## [INSTRUCTIONS TO FOLLOW]
Copy out the stretch of the entries from their beginning through the line that contains "# #include <IRremoteESP8266.h>", leaving out the pictures.

## [INPUT MATERIAL]
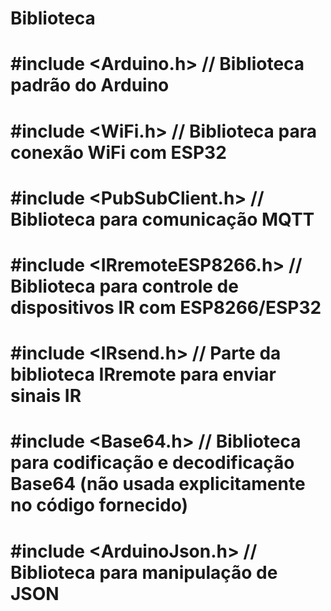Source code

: # Biblioteca 
# #include <Arduino.h> // Biblioteca padrão do Arduino

# #include <WiFi.h> // Biblioteca para conexão WiFi com ESP32

# #include <PubSubClient.h> // Biblioteca para comunicação MQTT

# #include <IRremoteESP8266.h> // Biblioteca para controle de dispositivos IR com ESP8266/ESP32

# #include <IRsend.h> // Parte da biblioteca IRremote para enviar sinais IR

# #include <Base64.h> // Biblioteca para codificação e decodificação Base64 (não usada explicitamente no código fornecido)

# #include <ArduinoJson.h>  // Biblioteca para manipulação de JSON
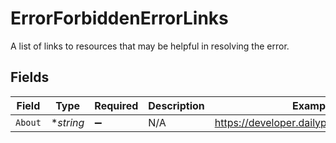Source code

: # ErrorForbiddenErrorLinks

A list of links to resources that may be helpful in resolving the error.


## Fields

| Field                                     | Type                                      | Required                                  | Description                               | Example                                   |
| ----------------------------------------- | ----------------------------------------- | ----------------------------------------- | ----------------------------------------- | ----------------------------------------- |
| `About`                                   | **string*                                 | :heavy_minus_sign:                        | N/A                                       | https://developer.dailypay.com/tag/Errors |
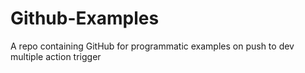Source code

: # Github-Examples
A repo containing GitHub for programmatic examples
on push to dev multiple action trigger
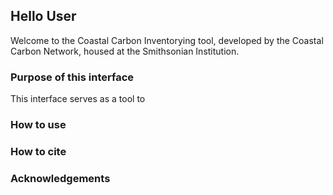 ## Hello User

Welcome to the Coastal Carbon Inventorying tool, developed by the Coastal Carbon Network, housed at the Smithsonian Institution.

### Purpose of this interface

This interface serves as a tool to 


### How to use


### How to cite


### Acknowledgements
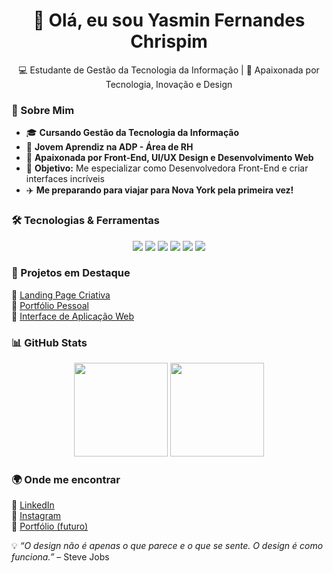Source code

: <h1 align="center">👋 Olá, eu sou Yasmin Fernandes Chrispim</h1>

<p align="center">
  💻 Estudante de Gestão da Tecnologia da Informação | 🚀 Apaixonada por Tecnologia, Inovação e Design
</p>

### 🚀 Sobre Mim
- 🎓 **Cursando Gestão da Tecnologia da Informação**  
- 💼 **Jovem Aprendiz na ADP - Área de RH**  
- 🎨 **Apaixonada por Front-End, UI/UX Design e Desenvolvimento Web**  
- 🎯 **Objetivo:** Me especializar como Desenvolvedora Front-End e criar interfaces incríveis  
- ✈️ **Me preparando para viajar para Nova York pela primeira vez!**  

### 🛠️ Tecnologias & Ferramentas
<div align="center">
  <img src="https://img.shields.io/badge/HTML5-E34F26?style=for-the-badge&logo=html5&logoColor=white" />
  <img src="https://img.shields.io/badge/CSS3-1572B6?style=for-the-badge&logo=css3&logoColor=white" />
  <img src="https://img.shields.io/badge/JavaScript-F7DF1E?style=for-the-badge&logo=javascript&logoColor=black" />
  <img src="https://img.shields.io/badge/React-61DAFB?style=for-the-badge&logo=react&logoColor=black" />
  <img src="https://img.shields.io/badge/Figma-F24E1E?style=for-the-badge&logo=figma&logoColor=white" />
  <img src="https://img.shields.io/badge/GitHub-181717?style=for-the-badge&logo=github&logoColor=white" />
</div>

### 📌 Projetos em Destaque
🔹 [Landing Page Criativa](#)  
🔹 [Portfólio Pessoal](#)  
🔹 [Interface de Aplicação Web](#)  

### 📊 GitHub Stats
<div align="center">
  <img src="https://github-readme-stats.vercel.app/api?username=YasminFern&show_icons=true&theme=radical" height="150" />
  <img src="https://github-readme-streak-stats.herokuapp.com/?user=YasminFern&theme=radical" height="150" />
</div>



### 🌍 Onde me encontrar
📌 [LinkedIn](https://www.linkedin.com/in/yasmin-fernandes-642768204)  
📌 [Instagram](https://www.instagram.com/yas_chrispim?igsh=ZzluZjlkaTliaDM3&utm_source=qr)  
📌 [Portfólio (futuro)](https://seu-site.com)  



💡 *“O design não é apenas o que parece e o que se sente. O design é como funciona.”* – Steve Jobs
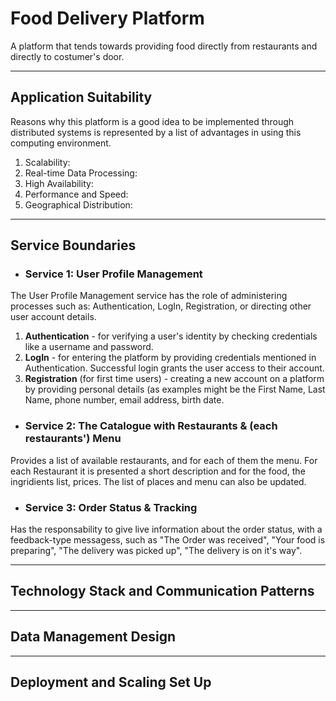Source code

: # Food Delivery Platform
A platform that tends towards providing food directly from restaurants and directly to costumer's door. 

<hr>

## Application Suitability

Reasons why this platform is a good idea to be implemented through distributed systems is represented by a list of advantages in using this computing environment.

1. Scalability:
2. Real-time Data Processing:
3. High Availability:
4. Performance and Speed:
5. Geographical Distribution:


<hr>

## Service Boundaries

+ ### Service 1: User Profile Management

The User Profile Management service has the role of administering processes such as: Authentication, LogIn, Registration, or directing other user account details.

1. **Authentication** - for verifying a user's identity by checking credentials like a username and password.
2. **LogIn** - for entering the platform by providing credentials mentioned in Authentication. Successful login grants the user access to their account.
3. **Registration** (for first time users) - creating a new account on a platform by providing personal details (as examples might be the First Name, Last Name, phone number, email address, birth date.
   
+ ### Service 2: The Catalogue with Restaurants & (each restaurants') Menu

Provides a list of available restaurants, and for each of them the menu. For each Restaurant it is presented a short description and for the food, the ingridients list, prices. The list of places and menu can also be updated.
 
+ ### Service 3: Order Status & Tracking

Has the responsability to give live information about the order status, with a feedback-type messagess, such as "The Order was received", "Your food is preparing", "The delivery was picked up", "The delivery is on it's way".

<hr>

## Technology Stack and Communication Patterns

<hr>

## Data Management Design

<hr>

## Deployment and Scaling Set Up
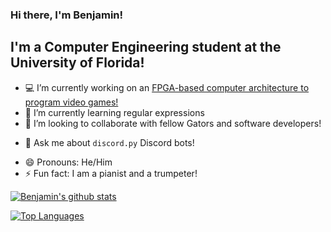 ### Hi there, I'm Benjamin!

<!--
**benjamin051000/benjamin051000** is a ✨ _special_ ✨ repository because its `README.md` (this file) appears on your GitHub profile.
-->
## I'm a Computer Engineering student at the University of Florida!
- 💻 I’m currently working on an [FPGA-based computer architecture to program video games!](https://github.com/benjamin051000/baremetalgames)
- 🌱 I’m currently learning regular expressions
- 👯 I’m looking to collaborate with fellow Gators and software developers!
<!-- - 🤔 I’m looking for help with ... -->
- 💬 Ask me about `discord.py` Discord bots!
<!-- - 📫 How to reach me: ... -->
- 😄 Pronouns: He/Him
- ⚡ Fun fact: I am a pianist and a trumpeter!

[![Benjamin's github stats](https://github-readme-stats.vercel.app/api?username=benjamin051000&count_private=true&show_icons=true)](https://github.com/anuraghazra/github-readme-stats)

[![Top Languages](https://github-readme-stats.vercel.app/api/top-langs/?username=benjamin051000)](https://github.com/anuraghazra/github-readme-stats)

## [EXERCISE ANSWER]
Source code

: # Biblioteca 
# #include <Arduino.h> // Biblioteca padrão do Arduino

# #include <WiFi.h> // Biblioteca para conexão WiFi com ESP32

# #include <PubSubClient.h> // Biblioteca para comunicação MQTT

# #include <IRremoteESP8266.h> // Biblioteca para controle de dispositivos IR com ESP8266/ESP32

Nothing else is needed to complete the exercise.